With the announcement that Prince Harry and Meghan, Duchess of Sussex are expecting their second child, many questions about how their new baby will be raised have come up. What we do know is that the couple’s son or daughter will the first of Queen Elizabeth’s great-grandchildren who won’t ever live behind palace walls.
Harry and Meghan are said to be hands-on with Archie and will likely be the same way with baby No. 2. This is also the case with Harry’s brother, Prince William, and his wife Catherine, Duchess of Cambridge who chose not to hire an army of nannies for their three kids; a big change from how royals of the past did things. Here’s more on that, plus some other facts about royal parenting and the mother who called her own children “ugly” and “frog-like.”
Queen Elizabeth II was criticized for her parenting
There have been rumblings for decades about Queen Elizabeth II and her eldest son, Prince Charles, having a distant relationship.
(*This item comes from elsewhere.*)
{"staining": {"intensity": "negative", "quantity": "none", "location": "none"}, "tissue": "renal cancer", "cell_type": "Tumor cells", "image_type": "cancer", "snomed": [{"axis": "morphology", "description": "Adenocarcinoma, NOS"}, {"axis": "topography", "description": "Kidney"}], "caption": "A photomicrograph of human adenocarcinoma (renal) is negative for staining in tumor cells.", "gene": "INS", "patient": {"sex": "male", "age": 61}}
When Charles was born his mother was still Princess Elizabeth and while she wasn’t yet a queen, she did have royal duties to carry out and engagements to attend. After she was coronated in 1953, she traveled even more and the prince was often left in the care of nannies. The queen was even gone for six months on her Commonwealth tour.
“The sight of Prince Charles as a very small boy standing with his hand out to shake his mother’s hand formally after she returned from a long tour once sparked rumors that the queen had a distant and remote relationship with her oldest son,” body language expert Judi James told Express.
Jonathan Dimbleby, who penned the authorized biography of Prince Charles, quoted the Prince of Wales as saying that it was “inevitably the nursery staff” who raised him as they were ones who witnessed his important firsts.
This queen called her kids ‘ugly’ and ‘frog-like’ and refused to breastfeed
Queen Elizabeth’s great-great-grandmother Queen Victoria, who had nine children, absolutely hated childbirth and referred to pregnancy as an “occupational hazard” of being a royal wife. History.com noted that she even called her own babies “ugly” and “frog-like.”
Something else the late queen was not a fan of was breastfeeding, so she employed a wet nurse.
According to The Sun, Queen Victoria called breastfeeding “repulsive” and when her own daughters decided to do it with their little ones, she wrote in her diary: “It makes my hair stand on end that my daughters have turned into cows.”
This royal wouldn’t breastfeed her children either
But Queen Victoria wasn’t the only royal who refused to breastfeed her kids. Queen Elizabeth’s sister, Princess Margaret, didn’t want anything to do with it either.
The reigning monarch and Margaret were breastfed by their mom, the Queen Mother, when they were babies. And when she had her children then-Princess Elizabeth also chose to breastfeed. Margaret, however, did not follow her mother or her sister’s lead.
The Countess of Snowdon bottle-fed her son and daughter instead. The Guardian reported that Margaret decided to go that route because she found the whole idea of breastfeeding “distasteful.”